せまい脳内行ったり来たり/放浪編

もはや主にTwitterのまとめだったのに、2018年9月で途絶えている…。

「時砂の王」、読了

時砂の王 (ハヤカワ文庫 JA オ 6-7)

 書評の評判も良かったので、読んでみました。なんとなく小川一水には安心感もあったので。
 一ページめくって思ったことは。「字がでかい」。ハヤカワのくせに字がでかいよ! 紙の上にみっしり字が詰まってるほうが満足感高くなる質なのでそれだけでがっかりしてしまうんですが(内容は全く関係ないってのに)、あと数年もすればでかさに感謝するようになるんでしょうか。

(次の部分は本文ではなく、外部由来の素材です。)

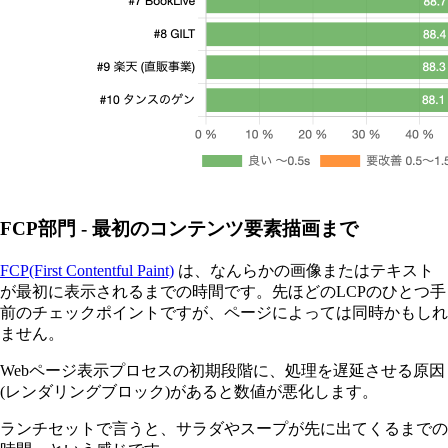
FCP部門 - 最初のコンテンツ要素描画まで
FCP(First Contentful Paint)
は、なんらかの画像またはテキスト
が最初に表示されるまでの時間です。先ほどのLCPのひとつ手
前のチェックポイントですが、ページによっては同時かもしれ
ません。
Webページ表示プロセスの初期段階に、処理を遅延させる原因
(レンダリングブロック)があると数値が悪化します。
ランチセットで言うと、サラダやスープが先に出てくるまでの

(老眼の心配をしなくちゃならないもんで)

 で、肝心の内容ですがおもしろかったです。時間もので歴史改変ものってことになるのかな。タイムパラドックス的にどうか? というツッコミもあるかもしれませんが、これは歴史いじってナンボという戦いなので。原因取っ払うという手があるようでないような、ちょっとやっかいな発端が何というか…。
 昔のSFの作法だとその辺の長い長い(というのか、遡ってるんで長くなる一方だ)戦いの理屈とか戦略とかを説明するほうにページを割くとこでしょうが、この話はその辺にあまりこだわりません。わかる人にだけわかればよいという考え方なのかあっさりめの描写です。代わりに、主人公の心情描写がちょっと多めです。このあたりが今どきのキャラシフトな物語の傾向に添ってると言えばそうですが、かといってラノベとかみたいにキャラばっかり! にもなっておらず、程よい塩梅かと。SF得意で理屈わかる人は描写の間を補完しつつ読み、理屈苦手な人はキャラに感情移入しながら読み、とどちらのタイプでも取っつきやすい仕上がりじゃないかと思います。オチもなかなか感動的、かつ時間もののポイント押さえてるなって感じ。
 しかし、遡る時間の中で苦しい戦いを続けてきた王の哀愁もけして存在感弱くはないのに、最後にはヒロイン卑弥呼の意志の強さが人類の行く末を左右してしまうあたり、物語を決するのは女という昨今の流れは変えられんのだなー、と切なくなってしまいます。男が物語を担える時代はもう来ないのか…。
 十万年と二千年前からあーいーしーてーるー。<そういう話じゃないんだけど、なぜかこのフレーズが頭の中でぐるぐる。

 ネタ的にはもっと長い話に仕立てることもできるだろうに、惜しげもなくこの長さにまとめてしまってる潔さをもったいないと取るか天晴と取るか、読み手によって評価が変わりそうです。しかし、「時砂の王」がこの出来なら、「天涯の砦」も早く読みたいのう。<文庫落ち待ちというずるさ。